▶ Problem statement
Lay out every line of the items below as a numbered list, leaving out any blank lines.

▶ Stored data
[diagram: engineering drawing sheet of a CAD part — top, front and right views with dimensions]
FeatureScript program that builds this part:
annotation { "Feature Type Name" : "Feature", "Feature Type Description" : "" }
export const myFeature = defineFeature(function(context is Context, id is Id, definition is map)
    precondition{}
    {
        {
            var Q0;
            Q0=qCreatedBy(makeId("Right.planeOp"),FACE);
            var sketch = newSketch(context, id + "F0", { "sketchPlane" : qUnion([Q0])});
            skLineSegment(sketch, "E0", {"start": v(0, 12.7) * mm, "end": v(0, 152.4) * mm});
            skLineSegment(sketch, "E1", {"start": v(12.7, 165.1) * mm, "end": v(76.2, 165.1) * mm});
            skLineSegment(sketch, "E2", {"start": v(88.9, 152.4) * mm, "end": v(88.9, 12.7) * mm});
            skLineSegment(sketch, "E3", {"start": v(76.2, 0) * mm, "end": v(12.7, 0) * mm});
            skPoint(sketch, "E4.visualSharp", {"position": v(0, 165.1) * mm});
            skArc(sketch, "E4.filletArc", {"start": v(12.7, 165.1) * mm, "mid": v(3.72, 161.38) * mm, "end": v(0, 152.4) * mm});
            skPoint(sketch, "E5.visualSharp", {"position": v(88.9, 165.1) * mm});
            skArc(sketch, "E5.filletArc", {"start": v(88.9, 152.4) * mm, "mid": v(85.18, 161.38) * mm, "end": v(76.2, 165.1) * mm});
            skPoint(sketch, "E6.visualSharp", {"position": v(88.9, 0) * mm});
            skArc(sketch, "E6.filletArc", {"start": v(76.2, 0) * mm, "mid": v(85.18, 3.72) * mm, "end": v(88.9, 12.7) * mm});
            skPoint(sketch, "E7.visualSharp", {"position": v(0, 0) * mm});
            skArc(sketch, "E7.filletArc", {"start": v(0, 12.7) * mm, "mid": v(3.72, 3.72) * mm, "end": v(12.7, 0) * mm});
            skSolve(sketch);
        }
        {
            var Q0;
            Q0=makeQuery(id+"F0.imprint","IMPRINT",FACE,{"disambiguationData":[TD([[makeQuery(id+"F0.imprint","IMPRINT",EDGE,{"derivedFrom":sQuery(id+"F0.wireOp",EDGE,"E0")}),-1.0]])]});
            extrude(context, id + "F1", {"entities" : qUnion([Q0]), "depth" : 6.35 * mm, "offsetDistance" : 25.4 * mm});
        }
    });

▶ Reply to the task
1. [diagram: engineering drawing sheet of a CAD part — top, front and right views with dimensions]
2. FeatureScript program that builds this part:
3. annotation { "Feature Type Name" : "Feature", "Feature Type Description" : "" }
4. export const myFeature = defineFeature(function(context is Context, id is Id, definition is map)
5.     precondition{}
6.     {
7.         {
8.             var Q0;
9.             Q0=qCreatedBy(makeId("Right.planeOp"),FACE);
10.             var sketch = newSketch(context, id + "F0", { "sketchPlane" : qUnion([Q0])});
11.             skLineSegment(sketch, "E0", {"start": v(0, 12.7) * mm, "end": v(0, 152.4) * mm});
12.             skLineSegment(sketch, "E1", {"start": v(12.7, 165.1) * mm, "end": v(76.2, 165.1) * mm});
13.             skLineSegment(sketch, "E2", {"start": v(88.9, 152.4) * mm, "end": v(88.9, 12.7) * mm});
14.             skLineSegment(sketch, "E3", {"start": v(76.2, 0) * mm, "end": v(12.7, 0) * mm});
15.             skPoint(sketch, "E4.visualSharp", {"position": v(0, 165.1) * mm});
16.             skArc(sketch, "E4.filletArc", {"start": v(12.7, 165.1) * mm, "mid": v(3.72, 161.38) * mm, "end": v(0, 152.4) * mm});
17.             skPoint(sketch, "E5.visualSharp", {"position": v(88.9, 165.1) * mm});
18.             skArc(sketch, "E5.filletArc", {"start": v(88.9, 152.4) * mm, "mid": v(85.18, 161.38) * mm, "end": v(76.2, 165.1) * mm});
19.             skPoint(sketch, "E6.visualSharp", {"position": v(88.9, 0) * mm});
20.             skArc(sketch, "E6.filletArc", {"start": v(76.2, 0) * mm, "mid": v(85.18, 3.72) * mm, "end": v(88.9, 12.7) * mm});
21.             skPoint(sketch, "E7.visualSharp", {"position": v(0, 0) * mm});
22.             skArc(sketch, "E7.filletArc", {"start": v(0, 12.7) * mm, "mid": v(3.72, 3.72) * mm, "end": v(12.7, 0) * mm});
23.             skSolve(sketch);
24.         }
25.         {
26.             var Q0;
27.             Q0=makeQuery(id+"F0.imprint","IMPRINT",FACE,{"disambiguationData":[TD([[makeQuery(id+"F0.imprint","IMPRINT",EDGE,{"derivedFrom":sQuery(id+"F0.wireOp",EDGE,"E0")}),-1.0]])]});
28.             extrude(context, id + "F1", {"entities" : qUnion([Q0]), "depth" : 6.35 * mm, "offsetDistance" : 25.4 * mm});
29.         }
30.     });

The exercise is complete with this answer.